State Encourages Innovation04 December 2012
CANADA - Leading processors and producers from a cross-section of Canada's agricultural sector have met to identify ways to better work together in the development of a more effective and efficient supply chain.
Leading processors and producers from a cross-section of Canada's agricultural sector are meeting today to identify ways to better work together in the development of a more effective and efficient supply chain.
Co-hosted by Agriculture and Agri-Food Canada and the Ontario Ministry of Agriculture, Food and Rural Affairs, the one-day Agri-Processors/Producers' Summit will increase the dialogue between processors, producers, and governments to strengthen Canada's food supply chain and help enhance the competitiveness of the sector.

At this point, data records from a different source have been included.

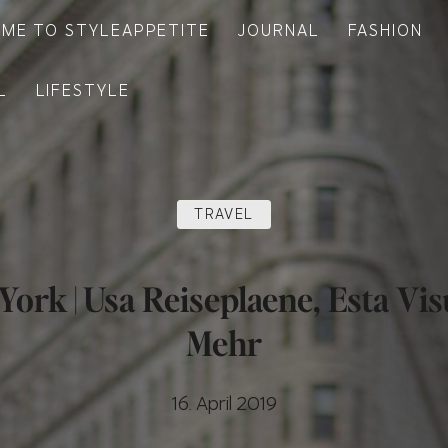
ME TO STYLEAPPETITE
JOURNAL
FASHION
L
LIFESTYLE
TRAVEL
York | Usa Reiseplaene, Esta Vi
Mehr
16. April 2019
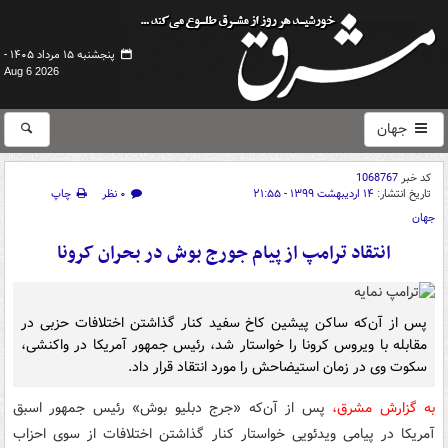
پنجشنبه ۱۵ مرداد ۱۴۰۵ -
Aug 6 2026
جهان
کد خبر
1068767
تاریخ انتشار:
۱۴ اردیبهشت ۱۳۹۹ - ۲۱:۵۵
۰ نظر
چاپ
جهان
انتقاد ترامپ از پیام جورج بوش در بحران کرونا
پس از آن‌که ساکن پیشین کاخ سفید کنار گذاشتن اختلافات حزبی در
مقابله با ویروس کرونا را خواستار شد، رئیس جمهور آمریکا در واکنشی،
سکوت وی در زمان استیضاحش را مورد انتقاد قرار داد.
به گزارش مشرق،
پس از آن‌که «جرج دبلیو بوش» رئیس جمهور اسبق
آمریکا در پیامی ویدئویی خواستار کنار گذاشتن اختلافات از سوی احزاب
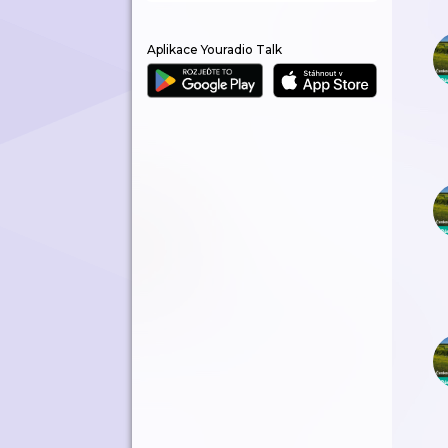
Aplikace Youradio Talk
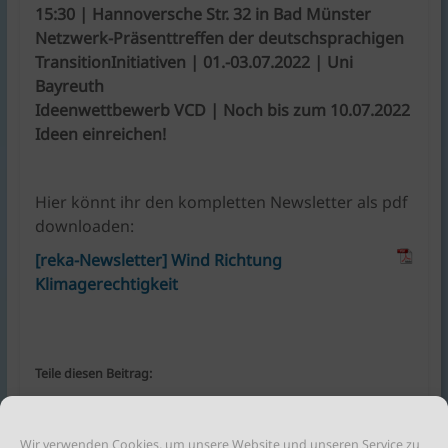
15:30 | Hannoversche Str. 32 in Bad Münster
Netzwerk-Präsenttreffen der deutschsprachigen
TransitionInitiativen | 01.-03.07.2022 | Uni
Bayreuth
Ideenwettbewerb VCD | Noch bis zum 10.07.2022
Ideen einreichen!
Hier könnt ihr den kompletten Newsletter als pdf
downloaden:
[reka-Newsletter] Wind Richtung
Klimagerechtigkeit
Teile diesen Beitrag:
Wir verwenden Cookies, um unsere Website und unseren Service zu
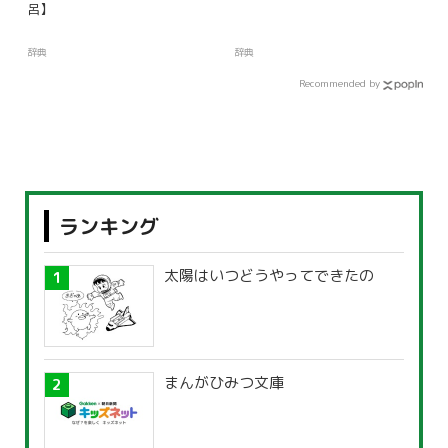
呂】
辞典
辞典
Recommended by
ランキング
太陽はいつどうやってできたの
まんがひみつ文庫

"Our Government is transforming agricultural policy in Canada by focusing more on innovation, competitiveness, and market access," said Agriculture Minister Gerry Ritz. "By bringing processors and producers together in the same room, we are helping them to better understand one another's challenges and opportunities, ultimately improving their partnership, production, and the Canadian economy."
"Ontario supports innovation as the foundation for long-term profitability, competitiveness, and sustainability," said Ontario Minister of Agriculture, Food and Rural Affairs Ted McMeekin, who spoke at the opening of the Summit. "By working together, farmers and processors can leverage greater innovation, economic growth, and jobs for the sector and the province."

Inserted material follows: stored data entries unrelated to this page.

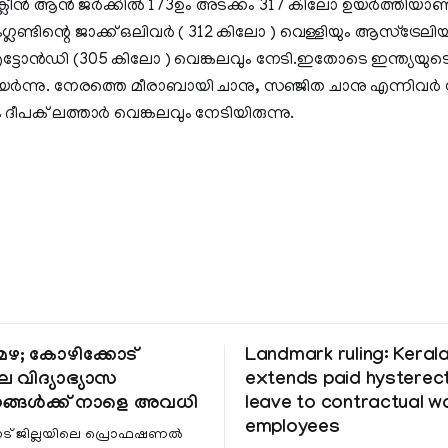
ം ക്ലീന്‍ ആന്‍ ജര്‍ക്കില്‍ 173ഉം അടക്കം 317 കിലോ ഉയര്‍ത്തിയ
ഗ്ലണ്ടിന്റെ ജാക്ക് ഒലിവര്‍ ( 312 കിലോ ) വെള്ളിയും ആസ്‌ട്രേല
എട്ടോന്‍ഡി (305 കിലോ ) വെങ്കലവും നേടി.ഇതോടെ ഇന്ത്യ
യര്‍ന്നു. നേരത്തെ മീരാബായി ചാനു, സഞ്ജിത ചാനു എന്നിവര്‍ 
 ദീപക് ലത്താര്‍ വെങ്കലവും നേടിയിരുന്നു.
ഴ; കോഴിക്കോട്
Landmark ruling: Keral
െ വിദ്യാഭ്യാസ
extends paid hystere
ങ്ങൾക്ക് നാളെ അവധി
leave to contractual 
employees
ട് ജില്ലയിലെ പ്രൊഫഷണൽ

About 40 processors and producers, along with federal and provincial government officials, are discussing ways to make the agriculture industry more effective and efficient.

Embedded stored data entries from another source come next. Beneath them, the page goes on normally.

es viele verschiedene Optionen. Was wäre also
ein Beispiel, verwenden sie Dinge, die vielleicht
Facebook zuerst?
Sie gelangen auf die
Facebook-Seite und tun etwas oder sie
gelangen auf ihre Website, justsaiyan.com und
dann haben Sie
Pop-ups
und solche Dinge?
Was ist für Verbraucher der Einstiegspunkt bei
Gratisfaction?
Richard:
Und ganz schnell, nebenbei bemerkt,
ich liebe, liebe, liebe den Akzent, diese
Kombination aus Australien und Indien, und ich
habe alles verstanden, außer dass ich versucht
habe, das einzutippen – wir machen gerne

This Summit was organised following a commitment made by Ministers Ritz and McMeekin at the federal-provincial-territorial ministers of agriculture meeting in Whitehorse to bring producers and processors together to help continue the dialogue between the groups.
Canada's food and beverage processing sector is the country's largest manufacturing industry in terms of value of production, with shipments worth more than $92 billion.
It is also the largest manufacturing employer, providing jobs to 290,000 Canadians, and it is the primary buyer for Canadian farmers, who drove our economy with more than $40 billion in farm gate sales last year. Ontario accounts for about 36 per cent of the country's total employment in the sector.